Above is a picture of the underside of my slide on a target P22. 2,000 rounds and no cleaning or lubing. Will do a thread one day on it. What is of note in my opinion is the impact area where the ears are hit by the slide. This slide has appx. 12,000 cycles on it. Compare it to yours if you will. My ear re-profiling all but eliminates any deformation of the slide ramps. The light impact areas you see above are simply where the ears have burnished off the spent powder and smoke marks. Walther had this right in the beginning....then dropped it.

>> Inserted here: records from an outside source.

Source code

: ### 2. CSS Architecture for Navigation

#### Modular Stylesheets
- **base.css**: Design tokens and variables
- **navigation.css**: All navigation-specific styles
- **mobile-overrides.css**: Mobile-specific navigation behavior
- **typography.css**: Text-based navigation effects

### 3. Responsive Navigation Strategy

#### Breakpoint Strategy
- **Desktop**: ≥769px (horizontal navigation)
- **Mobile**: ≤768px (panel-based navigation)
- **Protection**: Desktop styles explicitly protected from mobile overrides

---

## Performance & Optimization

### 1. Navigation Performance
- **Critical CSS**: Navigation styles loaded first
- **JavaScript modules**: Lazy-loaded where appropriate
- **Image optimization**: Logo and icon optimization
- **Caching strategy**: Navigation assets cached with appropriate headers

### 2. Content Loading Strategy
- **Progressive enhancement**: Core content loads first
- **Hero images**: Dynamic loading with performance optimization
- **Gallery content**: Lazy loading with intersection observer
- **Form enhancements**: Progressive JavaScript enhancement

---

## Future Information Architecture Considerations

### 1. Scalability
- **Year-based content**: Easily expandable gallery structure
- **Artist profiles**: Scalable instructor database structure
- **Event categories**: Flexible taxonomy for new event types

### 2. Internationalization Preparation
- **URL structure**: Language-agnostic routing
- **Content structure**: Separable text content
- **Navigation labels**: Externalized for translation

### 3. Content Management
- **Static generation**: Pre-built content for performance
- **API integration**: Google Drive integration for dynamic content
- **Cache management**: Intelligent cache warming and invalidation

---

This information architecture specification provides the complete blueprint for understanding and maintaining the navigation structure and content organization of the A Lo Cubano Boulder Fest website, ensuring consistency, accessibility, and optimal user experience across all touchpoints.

This is what two minutes of work makes the ears look like. No sharp edge, the front slope on the ear matches the slope of the ramps on the slide. This is from turning the trigger bar upside down, front of the arms on some glass, ears resting on the edge of some 360 grit emery, slide the ears back and forth until the sharp edge is gone, then rub the ears back and forth front to rear on some 600 grit and this is what you will get. Pretty easy but customer service isn't always happy with home smithin'. You really don't need to even go to this much effort...just get rid of the sharp edge if your trigger bar has them. Or let them chew on the slide and Walther can sort it out....lifetime warranty.
Above is a photo of what the ears can do to the knock down ramps under the slide....and this was with some ears that had been rounded a bit. If you look at the earlier picture you can see that the slanted back ears really minimize this swaging of the zinc as compared to just rounding the ear off a slight amt. I don't remember which slide that was but it probably had 15K or 25K cycles on it.